Delogu (dé)faiseur de roi

En embuscade derrière ces trois blocs, Sébastien Delogu apparaît comme « faiseur ou défaiseur de roi ». « Son score est significatif mais pas écrasant », note Frédéric Dabi. Le candidat de La France insoumise ne drague pas l’essentiel de l’électorat mélenchoniste de 2022 – seulement 39% – mais entre, lui aussi, à peine en campagne. Il tiendra ce samedi son premier grand meeting à Marseille en compagnie de Manuel Bompard et Assa Traoré. Le député des quartiers Nord aux postures d’influenceur sur les réseaux sociaux fait jeu égal avec Benoît Payan et Franck Allisio au sein des catégories populaires mais fait peur aux retraités.

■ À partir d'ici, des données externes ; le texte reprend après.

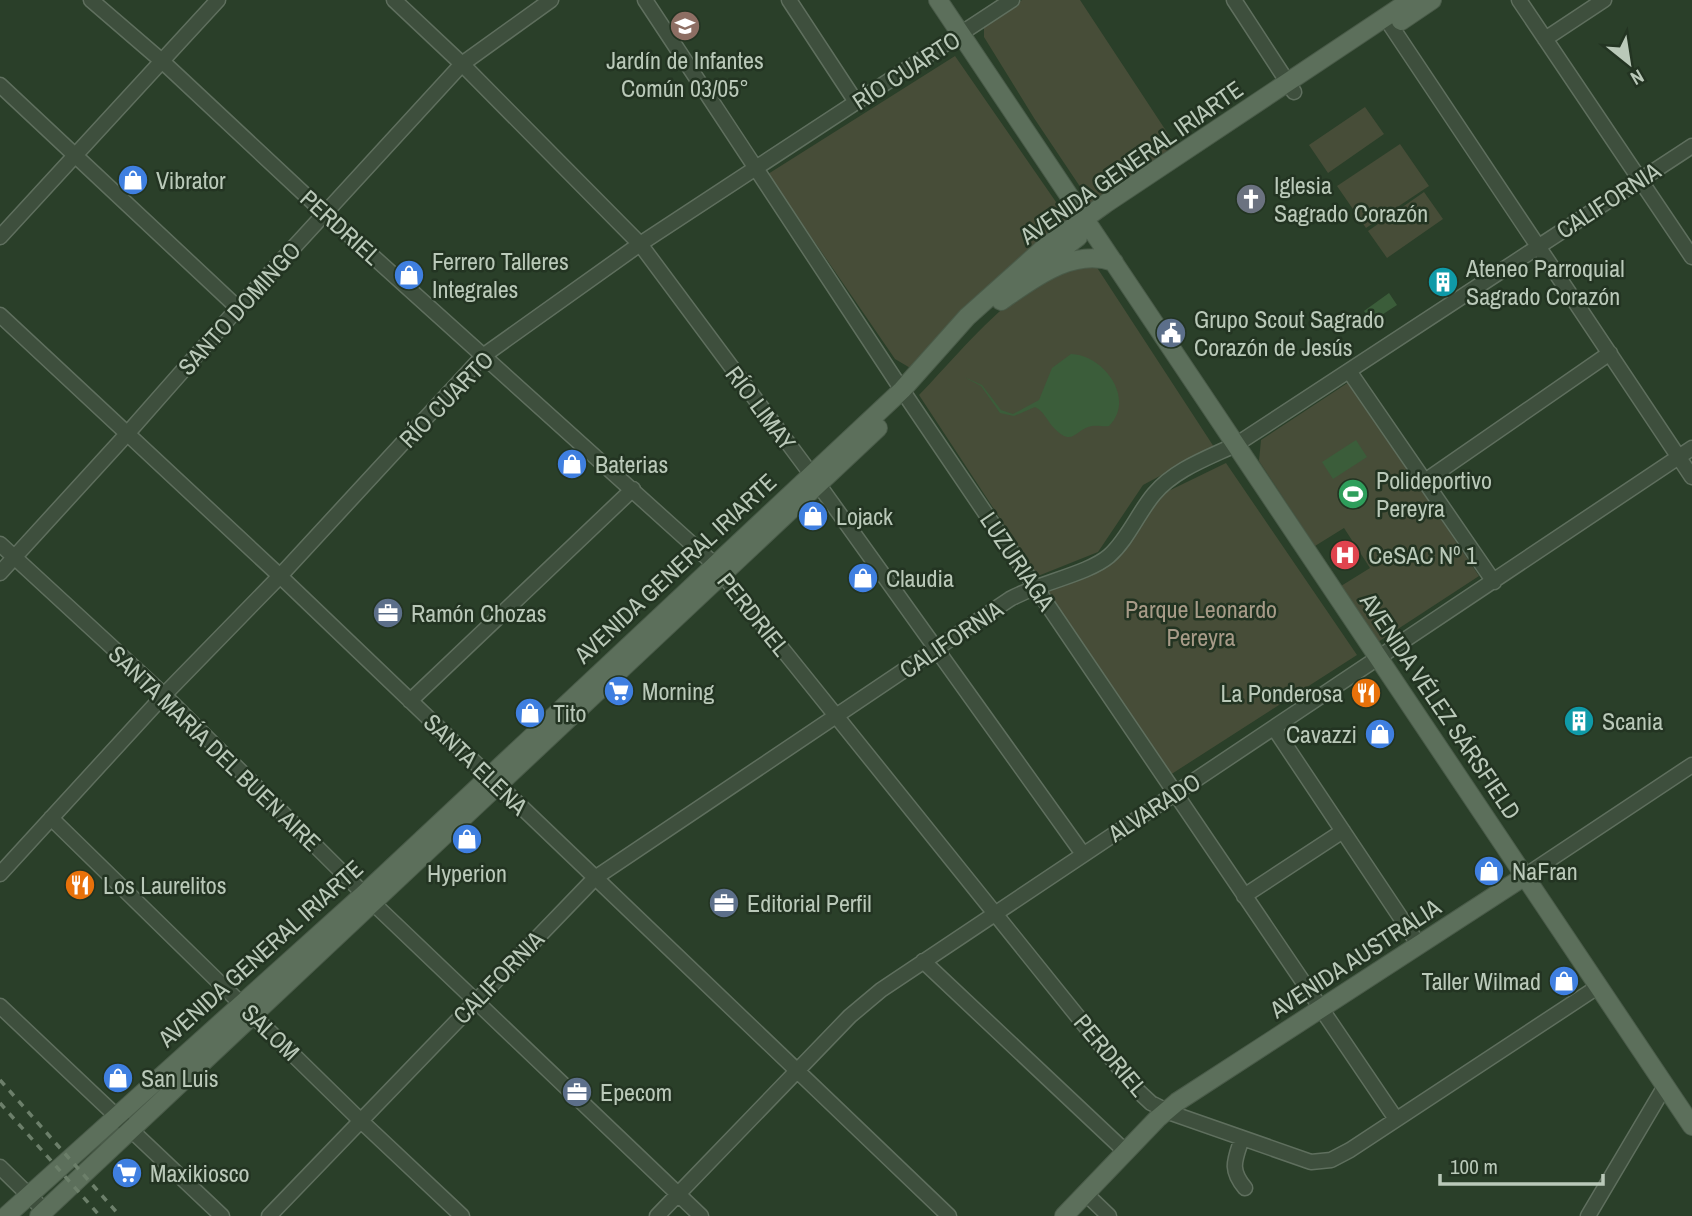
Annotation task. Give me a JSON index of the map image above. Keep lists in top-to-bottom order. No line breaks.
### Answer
{"streets":{"main road":["AVENIDA GENERAL IRIARTE","AVENIDA VÉLEZ SÁRSFIELD","AVENIDA AUSTRALIA"],"street":["RÍO CUARTO","CALIFORNIA","PERDRIEL","SANTO DOMINGO","RÍO LIMAY","LUZURIAGA","SANTA MARÍA DEL BUEN AIRE","SANTA ELENA","ALVARADO","SALOM"]},"crossings":[["RÍO CUARTO","PERDRIEL"],["RÍO CUARTO","RÍO LIMAY"],["RÍO CUARTO","LUZURIAGA"],["RÍO CUARTO","AVENIDA VÉLEZ SÁRSFIELD"],["RÍO CUARTO","SANTA MARÍA DEL BUEN AIRE"],["RÍO CUARTO","SANTA ELENA"],["RÍO CUARTO","SALOM"],["AVENIDA GENERAL IRIARTE","PERDRIEL"],["AVENIDA GENERAL IRIARTE","RÍO LIMAY"],["AVENIDA GENERAL IRIARTE","LUZURIAGA"],["AVENIDA GENERAL IRIARTE","AVENIDA VÉLEZ SÁRSFIELD"],["AVENIDA GENERAL IRIARTE","SANTA MARÍA DEL BUEN AIRE"],["AVENIDA GENERAL IRIARTE","SANTA ELENA"],["AVENIDA GENERAL IRIARTE","SALOM"],["CALIFORNIA","PERDRIEL"],["CALIFORNIA","RÍO LIMAY"],["CALIFORNIA","LUZURIAGA"],["CALIFORNIA","AVENIDA VÉLEZ SÁRSFIELD"],["CALIFORNIA","SANTA MARÍA DEL BUEN AIRE"],["CALIFORNIA","SANTA ELENA"],["CALIFORNIA","SALOM"],["PERDRIEL","SANTO DOMINGO"],["PERDRIEL","LUZURIAGA"],["PERDRIEL","ALVARADO"],["PERDRIEL","AVENIDA AUSTRALIA"],["SANTO DOMINGO","RÍO LIMAY"],["SANTO DOMINGO","SANTA MARÍA DEL BUEN AIRE"],["SANTO DOMINGO","SANTA ELENA"],["RÍO LIMAY","ALVARADO"],["LUZURIAGA","ALVARADO"],["LUZURIAGA","AVENIDA AUSTRALIA"],["AVENIDA VÉLEZ SÁRSFIELD","ALVARADO"],["AVENIDA VÉLEZ SÁRSFIELD","AVENIDA AUSTRALIA"],["SANTA MARÍA DEL BUEN AIRE","ALVARADO"],["SANTA ELENA","ALVARADO"]],"parks":["Parque Leonardo Pereyra"],"places":{"school or university":["Jardín de Infantes Común 03/05°"],"shop":["Vibrator","Ferrero Talleres Integrales","Baterias","Lojack","Claudia","Tito","Cavazzi","Hyperion","NaFran","Taller Wilmad","San Luis"],"church":["Iglesia Sagrado Corazón"],"building":["Ateneo Parroquial Sagrado Corazón","Scania"],"public building":["Grupo Scout Sagrado Corazón de Jesús"],"sports":["Polideportivo Pereyra"],"hospital":["CeSAC Nº 1"],"office":["Ramón Chozas","Editorial Perfil","Epecom"],"supermarket":["Morning","Maxikiosco"],"restaurant":["La Ponderosa","Los Laurelitos"]},"scale_bar":"100 m","north":"bottom right"}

« On observe trois forces équivalentes. Et, à la différence d’une ville lambda, le terrain de jeu sociologique des candidats est assez proche. Aucun candidat ne fait le break clairement dans aucune des catégories », relève Frédéric Dabi. Le jeu se révélant d’autant plus ouvert, les candidats vont devoir couvrir plusieurs lièvres à la fois…

*Enquête Ifop-Fiducial pour La Provence et Sud Radio, menée auprès d’un échantillon de 829 personnes inscrites sur les listes électorales, représentatif de la population marseillaise âgée de 18 ans et plus, selon la méthode des quotas après stratification par secteur. Les interviews ont été menées par téléphone du 25 novembre au 1er décembre 2025.